Over a third of respondents have been among a group of investors who have completed club deals, which primarily were formed before the investment. All respondents who report issues with corporate governance were the most difficult to address. These consortium acquisitions have seen recent popularity in the global energy sector as natural gas prices have remained flat. An 86% majority of respondents say the groups form prior to the investment.
The operational risks of a company in distress have the biggest impact in deciding whether or not to acquire, according to the 63% majority. Respondents note the growing impact operational risks can have on future capital expenditure demand and the potential of catastrophic events on operating performance, market capitalization, and corporate reputation. These types of risks and deficiencies must be priced into the sale, respondents add.

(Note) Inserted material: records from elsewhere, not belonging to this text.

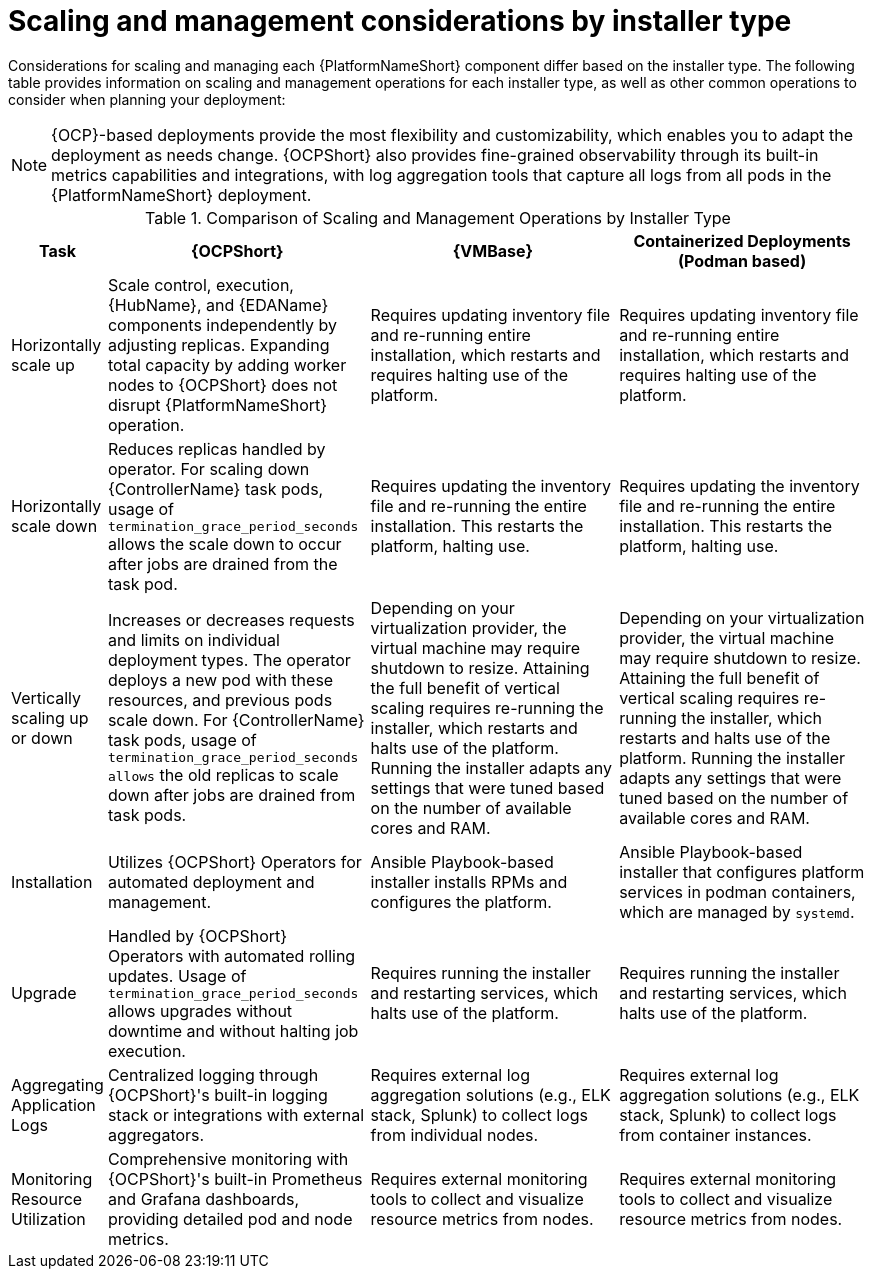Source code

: // Module file name: ref-scaling-management-by-installer.adoc
:_mod-docs-content-type: REFERENCE
[id="scaling-and-management-by-installer-type_{context}"]
= Scaling and management considerations by installer type

[role="_abstract"]
Considerations for scaling and managing each {PlatformNameShort} component differ based on the installer type.
The following table provides information on scaling and management operations for each installer type, as well as other common operations to consider when planning your deployment:

[NOTE]
====
{OCP}-based deployments provide the most flexibility and customizability, which enables you to adapt the deployment as needs change.
{OCPShort} also provides fine-grained observability through its built-in metrics capabilities and integrations, with log aggregation tools that capture all logs from all pods in the {PlatformNameShort} deployment.
====

.Comparison of Scaling and Management Operations by Installer Type
[cols="1,4,4,4", options="header"]
|===
|Task
|{OCPShort}
|{VMBase}
|Containerized Deployments (Podman based)

|Horizontally scale up
|Scale control, execution, {HubName}, and {EDAName} components independently by adjusting replicas. Expanding total capacity by adding worker nodes to {OCPShort} does not disrupt {PlatformNameShort} operation.
|Requires updating inventory file and re-running entire installation, which restarts and requires halting use of the platform.
|Requires updating inventory file and re-running entire installation, which restarts and requires halting use of the platform.

|Horizontally scale down
|Reduces replicas handled by operator. For scaling down {ControllerName} task pods, usage of `termination_grace_period_seconds` allows the scale down to occur after jobs are drained from the task pod.
|Requires updating the inventory file and re-running the entire installation. This restarts the platform, halting use.
|Requires updating the inventory file and re-running the entire installation. This restarts the platform, halting use.

|Vertically scaling up or down
|Increases or decreases requests and limits on individual deployment types. The operator deploys a new pod with these resources, and previous pods scale down. For {ControllerName} task pods, usage of `termination_grace_period_seconds allows` the old replicas to scale down after jobs are drained from task pods.
|Depending on your virtualization provider, the virtual machine may require shutdown to resize. Attaining the full benefit of vertical scaling requires re-running the installer, which restarts and halts use of the platform. Running the installer adapts any settings that were tuned based on the number of available cores and RAM.
|Depending on your virtualization provider, the virtual machine may require shutdown to resize. Attaining the full benefit of vertical scaling requires re-running the installer, which restarts and halts use of the platform. Running the installer adapts any settings that were tuned based on the number of available cores and RAM.

|Installation
|Utilizes {OCPShort} Operators for automated deployment and management.
|Ansible Playbook-based installer installs RPMs and configures the platform.
|Ansible Playbook-based installer that configures platform services in podman containers, which are managed by `systemd`.

|Upgrade
|Handled by {OCPShort} Operators with automated rolling updates. Usage of `termination_grace_period_seconds` allows upgrades without downtime and without halting job execution.
|Requires running the installer and restarting services, which halts use of the platform.
|Requires running the installer and restarting services, which halts use of the platform.

|Aggregating Application Logs
|Centralized logging through {OCPShort}'s built-in logging stack or integrations with external aggregators.
|Requires external log aggregation solutions (e.g., ELK stack, Splunk) to collect logs from individual nodes.
|Requires external log aggregation solutions (e.g., ELK stack, Splunk) to collect logs from container instances.

|Monitoring Resource Utilization
|Comprehensive monitoring with {OCPShort}'s built-in Prometheus and Grafana dashboards, providing detailed pod and node metrics.
|Requires external monitoring tools to collect and visualize resource metrics from nodes.
|Requires external monitoring tools to collect and visualize resource metrics from nodes.
|===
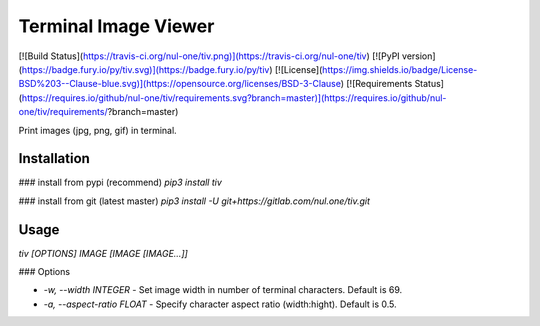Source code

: Terminal Image Viewer
==================================================
[![Build Status](https://travis-ci.org/nul-one/tiv.png)](https://travis-ci.org/nul-one/tiv)
[![PyPI version](https://badge.fury.io/py/tiv.svg)](https://badge.fury.io/py/tiv)
[![License](https://img.shields.io/badge/License-BSD%203--Clause-blue.svg)](https://opensource.org/licenses/BSD-3-Clause)
[![Requirements Status](https://requires.io/github/nul-one/tiv/requirements.svg?branch=master)](https://requires.io/github/nul-one/tiv/requirements/?branch=master)

Print images (jpg, png, gif) in terminal.

Installation
-------------------------

### install from pypi (recommend)
`pip3 install tiv`

### install from git (latest master)
`pip3 install -U git+https://gitlab.com/nul.one/tiv.git`

Usage
-------------------------

`tiv [OPTIONS] IMAGE [IMAGE [IMAGE...]]`

### Options

- `-w, --width INTEGER` - Set image width in number of terminal characters. Default is 69.
- `-a, --aspect-ratio FLOAT` - Specify character aspect ratio (width:hight). Default is 0.5.




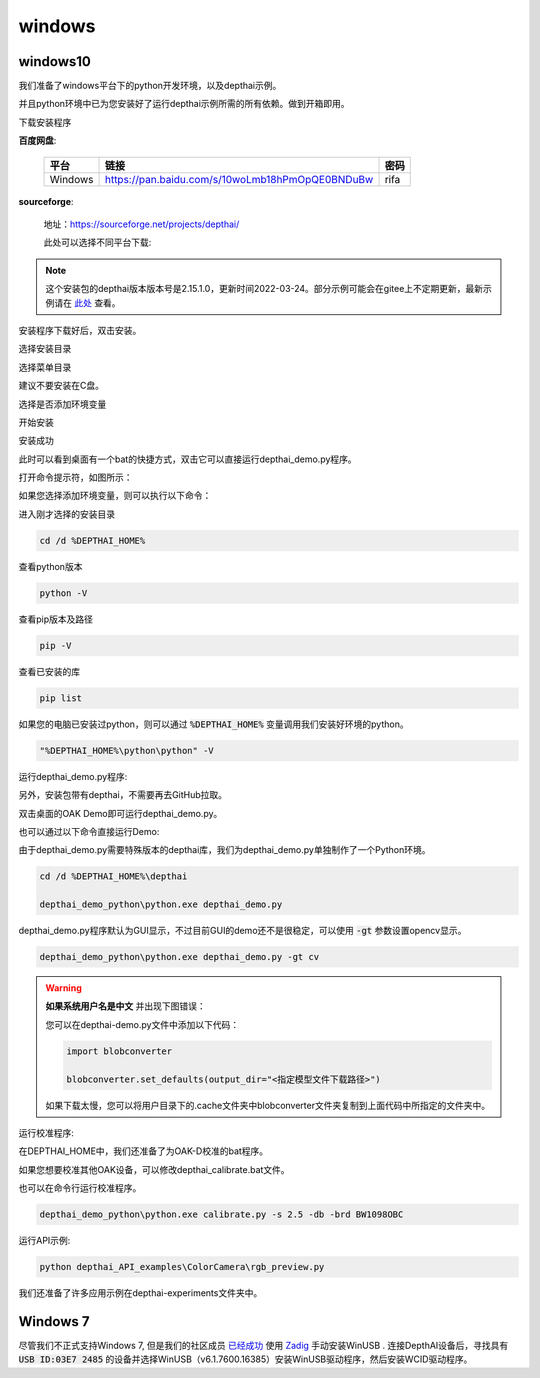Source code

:windows
==========================

windows10
##########################

我们准备了windows平台下的python开发环境，以及depthai示例。

并且python环境中已为您安装好了运行depthai示例所需的所有依赖。做到开箱即用。

.. raw:: html

    <div style="position: relative; padding-bottom: 56.25%; height: 0; overflow: hidden; max-width: 100%; height: auto;">
        <iframe src="//player.bilibili.com/player.html?aid=421575163&bvid=BV1c341187zr&cid=438680227&page=1" frameborder="0" allowfullscreen style="position: absolute; top: 0; left: 0; width: 100%; height: 100%;"> </iframe>
    </div>
    <br/>


下载安装程序

**百度网盘**:

    =======  =============================================== ======
    平台      链接                                             密码
    =======  =============================================== ======
    Windows  https://pan.baidu.com/s/10woLmb18hPmOpQE0BNDuBw  rifa
    =======  =============================================== ======

**sourceforge**: 

    地址：https://sourceforge.net/projects/depthai/

    此处可以选择不同平台下载:

    .. image:: /_static/images/GetStartedQuickly/sourceforge.png
        :alt: sourceforge

.. note:: 

    这个安装包的depthai版本版本号是2.15.1.0，更新时间2022-03-24。部分示例可能会在gitee上不定期更新，最新示例请在 `此处 <https://gitee.com/oakchina/depthai-experiments>`_ 查看。

安装程序下载好后，双击安装。

.. image:: /_static/images/GetStartedQuickly/OAKEnvironmentalSetup.png

选择安装目录

.. image:: /_static/images/GetStartedQuickly/selectDir.png

选择菜单目录

建议不要安装在C盘。

.. image:: /_static/images/GetStartedQuickly/meunDir.png

选择是否添加环境变量

.. image:: /_static/images/GetStartedQuickly/inputPath.png

开始安装

.. image:: /_static/images/GetStartedQuickly/install.png

安装成功

.. image:: /_static/images/GetStartedQuickly/success.png

此时可以看到桌面有一个bat的快捷方式，双击它可以直接运行depthai_demo.py程序。

.. image:: /_static/images/GetStartedQuickly/depthaiDemoShow.png

打开命令提示符，如图所示：

.. image:: /_static/images/GetStartedQuickly/cmd.png

如果您选择添加环境变量，则可以执行以下命令：

进入刚才选择的安装目录

.. code-block:: bash

    cd /d %DEPTHAI_HOME%

查看python版本

.. code-block:: bash

    python -V

查看pip版本及路径

.. code-block:: bash

    pip -V

查看已安装的库

.. code-block:: bash

    pip list

如果您的电脑已安装过python，则可以通过 :code:`%DEPTHAI_HOME%` 变量调用我们安装好环境的python。

.. code-block:: bash

    "%DEPTHAI_HOME%\python\python" -V

运行depthai_demo.py程序:

另外，安装包带有depthai，不需要再去GitHub拉取。

双击桌面的OAK Demo即可运行depthai_demo.py。

.. image:: /_static/images/GetStartedQuickly/oak_demo.png

也可以通过以下命令直接运行Demo:

由于depthai_demo.py需要特殊版本的depthai库，我们为depthai_demo.py单独制作了一个Python环境。

.. code-block:: bash

    cd /d %DEPTHAI_HOME%\depthai

    depthai_demo_python\python.exe depthai_demo.py

.. image:: /_static/images/GetStartedQuickly/depthaiDemoGui.png

depthai_demo.py程序默认为GUI显示，不过目前GUI的demo还不是很稳定，可以使用 :code:`-gt` 参数设置opencv显示。

.. code-block:: bash

    depthai_demo_python\python.exe depthai_demo.py -gt cv

.. image:: /_static/images/GetStartedQuickly/depthaiDemoCV.png

.. warning::

    **如果系统用户名是中文** 并出现下图错误：

    .. image:: /_static/images/GetStartedQuickly/modeError.png

    您可以在depthai-demo.py文件中添加以下代码：

    .. code-block:: python

        import blobconverter

        blobconverter.set_defaults(output_dir="<指定模型文件下载路径>")

    如果下载太慢，您可以将用户目录下的.cache文件夹中blobconverter文件夹复制到上面代码中所指定的文件夹中。

运行校准程序:

在DEPTHAI_HOME中，我们还准备了为OAK-D校准的bat程序。

.. image:: /_static/images/GetStartedQuickly/calibrate_bat.png

如果您想要校准其他OAK设备，可以修改depthai_calibrate.bat文件。

.. image:: /_static/images/GetStartedQuickly/modify_bat.png

也可以在命令行运行校准程序。

.. code-block:: bash

    depthai_demo_python\python.exe calibrate.py -s 2.5 -db -brd BW1098OBC

运行API示例:

.. code-block:: bash

    python depthai_API_examples\ColorCamera\rgb_preview.py

我们还准备了许多应用示例在depthai-experiments文件夹中。

.. image:: /_static/images/GetStartedQuickly/depthaiExperiments.png

Windows 7
########################

尽管我们不正式支持Windows 7, 但是我们的社区成员 `已经成功 <https://discuss.luxonis.com/d/105-run-on-win7-sp1-x64-manual-instal-usb-driver>`__ 使用 `Zadig
<https://zadig.akeo.ie/>`__ 手动安装WinUSB . 连接DepthAI设备后，寻找具有 :code:`USB ID:03E7 2485` 的设备并选择WinUSB（v6.1.7600.16385）安装WinUSB驱动程序，然后安装WCID驱动程序。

The world’s various economic issues have thrown many curveballs into investors’ decision-making, but the US economy stands out as the most important for the 39% plurality; 34% say the eurozone will have the most significant impact. While the slowdown of China’s rapid growth and Latin American countries like Brazil and Argentina on hyperinflation watch have hurt companies, the market for distressed companies does not match the volume of the US and Europe.
Companies where litigation can play a significant role in the long-term performance are targeted by 37% of respondents. These types of companies are often evaluated by the investor’s legal team on a case-by-case basis. In regards to Latin America, one respondent advises: “When investing outside the US, understanding the bankruptcy code is extremely important. In some countries, it favors the shareholders over the creditors, and this causes serious problems in recovery.”
Respondents are virtually split on the primary source for distressed M&A in 2013 with just over half (52%) expecting more deals to come from inside bankruptcy, rather than outside. According to Debtwire data, 2012 is on pace to see 80 distressed exchanges; roughly 63% are expected to take place in court. This represents the growth of outof- court restructuring, which is noted to be a significantly shorter process, though typically dependent on the company’s capital structure or financial performance.
Chapter 11 reorganizations are expected to be the top distressed M&A transaction type with 58% of the response, followed by Section 363 asset sales. The reliance of debtors on Section 363 sales as a substitute for the more traditional Chapter 11 reorganization process has remained strong, according to respondents. Once thought to be “a thing of the past,” Chapter 11 is still providing opportunities for distressed investors. As one respondent explains: “Kodak’s sale of its patent portfolio has been going on for much of 2012, and is essential in order to obtain financing to bring it out of bankruptcy.”